FDA talks with stakeholders about the growing number of deaths from opioid drug overdoses.
FDA officials are considering whether naloxone should be more widely available beyond medical settings, including through over-the-counter (OTC) sales and/or an intranasal version of the drug.
In an April scientific workshop at FDA headquarters, representatives of community overdose prevention programs and others called on the agency to take rapid action in light of a growing epidemic of U.S. overdose deaths, a trend largely driven by misuse and abuse of prescription and illicit opioid drugs.

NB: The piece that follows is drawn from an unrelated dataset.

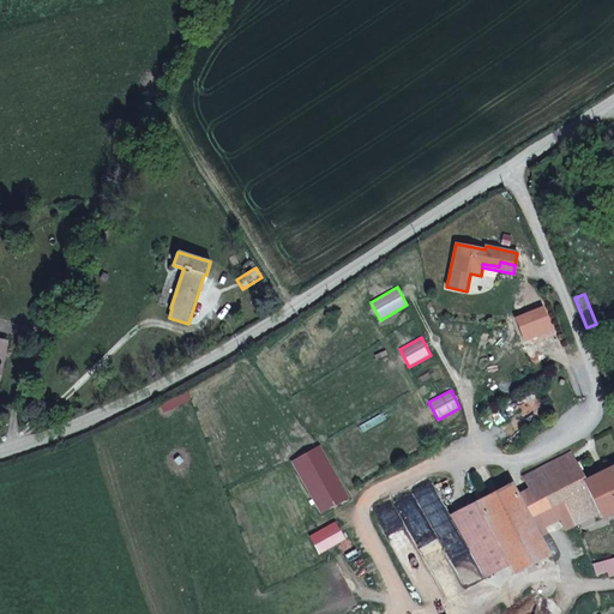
[(318,446),(292,461),(321,512),(348,498),(318,446)]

The injectable, µ-opioid receptor antagonist naloxone is rated very effective against opioid overdose, with few serious side effects.
The Harm Reduction Coalition stated that since 1996, a number of local programs such as needle-exchange efforts have distributed naloxone and provided education to drug users and people around them so that the medication can be administered if an overdose is observed. CDC recently published a survey from the coalition showing that 48 of those programs said that from 1996 to 2010, they received reports of a total of 10,171 overdose reversals. However, according to the report, of the 25 states with higher than median drug overdose deaths in 2008, 19 had no community program that distributed naloxone.
Douglas Throckmorton, MD, deputy director for regulatory programs, FDA's Center for Drug Evaluation and Research, told the meeting, "We understand that we bear a part in this. We need to be part of the solution to addressing prescription drug abuse." The suggestions from the state and local efforts, which might be considered pilot programs, seem to be bearing fruit, he said.
"Certainly, considering naloxone as an over-the-counter drug is forging new territory," said Andrea Leonard-Segal, MD, director, FDA Division of Nonprescription Clinical Evaluation, Office of Nonprescription Products. Classifying the drug OTC would probably be accomplished through the new drug application (NDA) process, she said. To accomplish it by FDA rulemaking would take years. The NDA process for switching to OTC classification, she said, would require a fresh look at the drug's chemistry, pharmacology/toxicology, microbiology, and clinical pharmacology. There might not be a need for efficacy data if a current formulation were used, she said.
If there were a new formulation, such as topical or intranasal, the agency would need new clinical safety data. For example, she said, "If the product were more bioavailable than the reference drug to which it was compared, it probably would be wise to market it first by prescription to acquire a post-marketing safety database to support OTC use." Another question would be whether the drug might be converted into an opioid that could be abused, she said.